The Federal Trade Commission’s (FTC) complaint and proposed consent order with Robert Bosch GmbH (Bosch), issued on 26 November 2012,1 is the first enforcement action by a federal antitrust agency against a patent holder for seeking an injunction based on infringement of patents that have been declared essential to an industry standard (SEPs) requiring such patents to be licensed on fair, reasonable, and non-discriminatory (FRAND) terms. According to the FTC’s statement in In re Robert Bosch GmbH, the breach of FRAND licensing commitments to willing licensees may violate Section 5 of the FTC Act “when such a breach tends to undermine the standard-setting process and risks harming American consumers.” The consent decree builds on the FTC’s prior statements and case law in the standard setting area, and it signals the agency’s future enforcement intentions at this important intersection of patent rights and antitrust law.
This case involves the proposed acquisition of SPX Service Solutions (SPX) by Bosch. Both firms are engaged in the manufacture of certain motor vehicle repair equipment. Prior to the proposed acquisition, SPX sued various competitors for injunctive relief for the alleged infringement of at least one SEP held by SPX. In a letter of assurance to an industry standard setting organization, SPX had agreed to license its SEPs to applicants on FRAND terms. Nevertheless, SPX continued to prosecute its claims for injunctive relief despite its promises in the letter.
The FTC considered SPX’s suit for injunctive relief to be “a failure to license its standard-essential patents under the FRAND terms it agreed to while participating in the standard setting process.” The FTC claimed that SPX had engaged in “patent hold-up,” which occurs when a patent holder “reneges on a licensing obligation and seeks to exercise the market power that accrues to a patent by virtue of being incorporated in the standard.” Patent hold-up enables the SEP holder to “realize royalty payments that reflect the investments firms make to develop and implement the standard, rather than the economic value of the technology itself.” The FTC explained that “[ s ]eeking injunctions against willing licensees of FRAND-encumbered standard essential patents, as SPX is alleged to have done here, is a form of FRAND evasion and can reinstate the risk of patent hold-up that FRAND commitments are intended to ameliorate.” According to the FTC, seeking injunctions against willing licensees of SEPs is therefore an unfair method of competition actionable under Section 5.
The complaint against Bosch is the logical extension of recent public statements of the FTC and the Antitrust Division of the Department of Justice (DOJ). For example, one senior DOJ official recently expressed his belief that patent holders who commit to licensing SEPs on FRAND terms voluntarily give up the right to seek an injunction against a willing and able licensee.2 For its part, the FTC made two recent public statements advocating the same view. On 6 June 2012, the FTC issued a public interest statement in two matters before the ITC regarding the propriety of exclusion orders in favor of RAND-encumbered SEPs. Similarly, on 11 July 2012, the FTC submitted a prepared statement before the U.S. Senate Judiciary Committee concerning the competitive impact of injunctive relief to enforce SEPs. In each statement, the FTC argued that a RAND commitment is evidence of an intent to monetize a patent through broad licensing rather than exclusive use.
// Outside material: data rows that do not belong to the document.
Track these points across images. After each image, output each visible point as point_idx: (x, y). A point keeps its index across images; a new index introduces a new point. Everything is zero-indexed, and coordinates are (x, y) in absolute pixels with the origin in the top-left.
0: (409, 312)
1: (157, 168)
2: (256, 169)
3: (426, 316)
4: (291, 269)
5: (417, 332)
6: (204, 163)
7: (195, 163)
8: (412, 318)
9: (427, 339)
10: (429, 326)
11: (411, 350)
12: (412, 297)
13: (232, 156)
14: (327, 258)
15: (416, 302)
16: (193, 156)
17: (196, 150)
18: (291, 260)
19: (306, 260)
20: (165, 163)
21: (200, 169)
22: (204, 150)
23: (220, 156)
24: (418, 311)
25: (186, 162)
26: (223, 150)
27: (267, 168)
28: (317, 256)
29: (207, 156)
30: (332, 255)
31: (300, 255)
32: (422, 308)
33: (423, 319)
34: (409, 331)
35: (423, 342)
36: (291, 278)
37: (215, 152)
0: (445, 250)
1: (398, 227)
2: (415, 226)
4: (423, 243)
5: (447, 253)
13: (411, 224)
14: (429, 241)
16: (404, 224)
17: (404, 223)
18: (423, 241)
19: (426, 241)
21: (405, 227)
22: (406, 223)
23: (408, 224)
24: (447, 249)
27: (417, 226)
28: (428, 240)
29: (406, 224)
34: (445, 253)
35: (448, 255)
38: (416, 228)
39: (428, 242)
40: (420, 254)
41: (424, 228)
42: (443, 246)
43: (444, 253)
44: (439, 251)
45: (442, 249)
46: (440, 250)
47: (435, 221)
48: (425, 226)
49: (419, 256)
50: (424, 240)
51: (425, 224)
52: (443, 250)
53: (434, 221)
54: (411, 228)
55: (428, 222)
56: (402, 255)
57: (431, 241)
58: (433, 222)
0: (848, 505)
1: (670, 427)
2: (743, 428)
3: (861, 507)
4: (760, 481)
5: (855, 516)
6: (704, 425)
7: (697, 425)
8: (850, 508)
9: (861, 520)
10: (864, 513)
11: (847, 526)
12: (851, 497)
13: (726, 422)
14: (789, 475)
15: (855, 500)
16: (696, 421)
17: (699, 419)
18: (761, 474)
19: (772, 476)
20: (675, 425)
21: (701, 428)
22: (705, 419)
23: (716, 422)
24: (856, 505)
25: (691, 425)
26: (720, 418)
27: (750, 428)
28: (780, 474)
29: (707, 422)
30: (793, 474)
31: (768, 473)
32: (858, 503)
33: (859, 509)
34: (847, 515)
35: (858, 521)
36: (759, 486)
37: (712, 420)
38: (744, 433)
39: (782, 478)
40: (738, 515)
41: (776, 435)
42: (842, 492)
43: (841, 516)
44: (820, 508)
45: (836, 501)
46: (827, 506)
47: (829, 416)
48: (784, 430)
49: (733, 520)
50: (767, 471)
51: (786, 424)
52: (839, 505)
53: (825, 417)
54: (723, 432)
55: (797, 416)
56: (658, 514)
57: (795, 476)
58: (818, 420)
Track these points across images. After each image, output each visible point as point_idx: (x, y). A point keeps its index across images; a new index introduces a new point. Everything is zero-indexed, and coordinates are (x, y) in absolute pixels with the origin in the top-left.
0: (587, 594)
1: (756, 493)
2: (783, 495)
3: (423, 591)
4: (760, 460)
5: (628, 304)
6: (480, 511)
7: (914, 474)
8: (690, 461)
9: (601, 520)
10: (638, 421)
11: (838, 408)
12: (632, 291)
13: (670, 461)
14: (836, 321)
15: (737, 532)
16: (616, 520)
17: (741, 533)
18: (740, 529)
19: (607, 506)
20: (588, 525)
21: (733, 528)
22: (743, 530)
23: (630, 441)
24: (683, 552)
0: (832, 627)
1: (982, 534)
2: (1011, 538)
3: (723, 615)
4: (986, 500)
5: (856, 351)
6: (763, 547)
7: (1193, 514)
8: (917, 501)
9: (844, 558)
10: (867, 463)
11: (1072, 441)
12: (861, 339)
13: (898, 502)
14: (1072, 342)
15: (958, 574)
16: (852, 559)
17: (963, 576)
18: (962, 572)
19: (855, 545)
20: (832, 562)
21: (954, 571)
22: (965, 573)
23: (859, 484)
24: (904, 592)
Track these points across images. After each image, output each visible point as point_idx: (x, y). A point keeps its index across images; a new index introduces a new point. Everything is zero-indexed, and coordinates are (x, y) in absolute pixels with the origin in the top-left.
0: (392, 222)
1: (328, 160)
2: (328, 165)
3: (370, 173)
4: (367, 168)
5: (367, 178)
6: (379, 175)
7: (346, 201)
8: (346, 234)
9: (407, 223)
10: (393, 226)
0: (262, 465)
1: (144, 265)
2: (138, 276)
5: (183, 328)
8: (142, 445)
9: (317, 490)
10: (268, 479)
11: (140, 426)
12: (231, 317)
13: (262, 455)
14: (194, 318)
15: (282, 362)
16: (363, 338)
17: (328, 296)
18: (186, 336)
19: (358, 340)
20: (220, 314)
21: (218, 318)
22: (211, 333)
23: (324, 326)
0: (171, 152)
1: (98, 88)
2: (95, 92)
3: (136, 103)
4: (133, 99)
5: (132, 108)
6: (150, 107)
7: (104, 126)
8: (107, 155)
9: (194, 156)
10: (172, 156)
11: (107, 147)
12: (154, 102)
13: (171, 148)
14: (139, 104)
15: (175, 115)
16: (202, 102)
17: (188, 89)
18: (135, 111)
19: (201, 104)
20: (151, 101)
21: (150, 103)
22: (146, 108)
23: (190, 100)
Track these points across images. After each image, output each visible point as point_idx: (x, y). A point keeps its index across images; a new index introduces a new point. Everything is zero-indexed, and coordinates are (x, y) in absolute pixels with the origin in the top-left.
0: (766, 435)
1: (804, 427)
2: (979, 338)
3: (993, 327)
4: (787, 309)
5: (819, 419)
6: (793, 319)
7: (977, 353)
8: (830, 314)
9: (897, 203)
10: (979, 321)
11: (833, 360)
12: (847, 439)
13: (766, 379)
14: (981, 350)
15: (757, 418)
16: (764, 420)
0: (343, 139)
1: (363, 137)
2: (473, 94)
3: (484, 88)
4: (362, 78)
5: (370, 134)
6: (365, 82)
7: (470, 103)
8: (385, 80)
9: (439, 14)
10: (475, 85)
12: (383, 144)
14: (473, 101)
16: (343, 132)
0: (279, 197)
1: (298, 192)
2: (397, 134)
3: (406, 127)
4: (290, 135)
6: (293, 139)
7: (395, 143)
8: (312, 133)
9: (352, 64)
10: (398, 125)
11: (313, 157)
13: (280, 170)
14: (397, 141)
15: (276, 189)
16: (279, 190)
Now, with In re Bosch, the FTC has applied its Section 5 enforcement authority to formally adopt the view that a FRAND obligation, by its nature, is a commitment to license that prohibits injunctive relief. In a footnote that may foreshadow future enforcement actions by both antitrust agencies, the FTC Statement in the Bosch matter reserves the right to take a position on the use of Section 2 of the Sherman Act to stop similar conduct. The DOJ does not have the authority to enforce FTC Act Section 5, so Section 2 would be the statutory framework through which the DOJ may challenge patent holders who renege on licensing commitments.
In dissent, Commissioner Ohlhausen objected to the majority’s use of Section 5 in this case because the FTC did not identify any “meaningful limiting principles.” Ohlhausen stated that the Bosch consent decree “does nothing either to legitimize the creative, yet questionable application of Section 5 to these types of cases or to provide guidance to standard-setting participants or the business community at large as to what does and does not constitute a Section 5 violation.” In contrast, Ohlhausen would require something more than a simple finding that a firm sought injunctive relief on FRAND-encumbered SEPs. For example, she cited with approval the FTC’s decision in the Rambus case, which found that deception undermining the standard-setting process was a Section 5 violation.
The majority of the Commissioners, however, believed that the breach of a FRAND licensing obligation, without more, may undermine the standard-setting process and risk harm to consumers. In such a case, according to the majority, the FTC is not only justified in employing its Section 5 authority, but the public interest demands such action.
While the Bosch consent decree occurred in the context of a merger review, the FTC is likely to extend its application of Section 5 in this context to pure conduct investigations in the future. Companies that participate in standard setting organizations are now on notice that the FTC believes it is a violation of Section 5 to seek injunctive relief against “willing licensees” of FRAND-encumbered essential patents.